I always open my email when I turn on my computer so I figured I could save a few steps and have it open automatically.  It’s easier than I thought and you could apply this to other programs/applications as well (like Firefox, etc).  It is reported this tutorial also works as far back as Ubuntu 12.04 as well.

So put on your seatbelt, kids!

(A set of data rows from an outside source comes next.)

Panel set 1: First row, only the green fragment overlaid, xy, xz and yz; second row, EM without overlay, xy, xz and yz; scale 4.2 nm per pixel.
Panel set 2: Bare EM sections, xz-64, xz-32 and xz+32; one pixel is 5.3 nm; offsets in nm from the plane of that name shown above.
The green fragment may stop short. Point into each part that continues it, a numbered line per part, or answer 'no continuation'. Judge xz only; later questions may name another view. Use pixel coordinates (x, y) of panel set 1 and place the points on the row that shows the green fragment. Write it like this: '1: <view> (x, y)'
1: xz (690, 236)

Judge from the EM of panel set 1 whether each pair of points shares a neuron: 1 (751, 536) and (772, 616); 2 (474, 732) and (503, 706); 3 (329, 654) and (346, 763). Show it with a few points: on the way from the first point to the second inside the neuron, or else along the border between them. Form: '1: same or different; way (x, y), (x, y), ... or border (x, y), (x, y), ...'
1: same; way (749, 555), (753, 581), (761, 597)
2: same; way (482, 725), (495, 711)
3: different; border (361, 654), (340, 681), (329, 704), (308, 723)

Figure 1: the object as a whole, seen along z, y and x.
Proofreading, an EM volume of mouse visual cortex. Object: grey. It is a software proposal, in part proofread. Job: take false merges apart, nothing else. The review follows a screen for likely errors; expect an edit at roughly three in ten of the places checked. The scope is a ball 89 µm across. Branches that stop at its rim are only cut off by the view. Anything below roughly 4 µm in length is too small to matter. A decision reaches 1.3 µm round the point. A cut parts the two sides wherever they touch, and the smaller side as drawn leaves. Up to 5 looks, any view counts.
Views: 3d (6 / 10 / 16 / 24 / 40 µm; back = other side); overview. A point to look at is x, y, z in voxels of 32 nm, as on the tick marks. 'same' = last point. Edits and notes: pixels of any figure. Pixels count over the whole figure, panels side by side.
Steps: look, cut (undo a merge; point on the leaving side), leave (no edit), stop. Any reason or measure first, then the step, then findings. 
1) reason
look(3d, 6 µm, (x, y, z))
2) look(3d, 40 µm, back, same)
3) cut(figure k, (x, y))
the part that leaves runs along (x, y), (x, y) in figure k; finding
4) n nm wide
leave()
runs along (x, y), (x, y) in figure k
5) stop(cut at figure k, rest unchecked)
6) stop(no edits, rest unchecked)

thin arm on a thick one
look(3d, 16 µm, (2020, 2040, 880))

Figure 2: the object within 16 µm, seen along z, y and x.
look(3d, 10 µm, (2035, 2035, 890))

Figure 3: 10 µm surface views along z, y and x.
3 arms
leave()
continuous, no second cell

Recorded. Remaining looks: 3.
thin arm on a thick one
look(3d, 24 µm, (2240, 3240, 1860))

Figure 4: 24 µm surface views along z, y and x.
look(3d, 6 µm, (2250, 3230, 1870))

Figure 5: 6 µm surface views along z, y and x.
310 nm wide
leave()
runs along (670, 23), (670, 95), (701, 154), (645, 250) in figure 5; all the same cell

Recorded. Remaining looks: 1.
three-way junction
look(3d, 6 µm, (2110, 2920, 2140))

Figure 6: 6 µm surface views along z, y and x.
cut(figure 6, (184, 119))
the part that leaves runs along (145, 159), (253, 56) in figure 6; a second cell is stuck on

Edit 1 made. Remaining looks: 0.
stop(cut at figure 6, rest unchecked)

Here we go!

1. Press the Super Key and open your Dash and type ‘start’ and wait.  It should bring up the ‘Startup Applications’ thingy below.  Click it.

open-hud
2.Click the ‘add’ button on the first window that pops open and then the ‘browse’ button to go on the hunt for The Bird that is Most  Thunderous…
add-startup
3. Click ‘File system’ on the left pane, then find and open ‘usr’ folder on the right pane…
browse-to-usr
4. Navigate down to find the ‘bin’ folder, open it
open-bin
5. Navigate down (you might want to use your ‘page down’ button to speed this up) until you find ‘Thunderbird’ and click ‘open’ button
page-down-to-thunderbird
6. Fill in your favourite deets as I did in the most creative way below and click ‘add’:
name-it
7. In order for this to actually work you have to log out or restart your computer.  You can do that with the ‘log out’ option at the cogwheel on the top right side of your screen
You are done, son.  It’s that fun and easy.  Next time invite your friends and Gramma.
*Note: for some reason I had trouble finding Firefox but eventually it was there and I found it.
Now when you turn on your computer Thunderbird and whatever other program you want will be ready and waiting.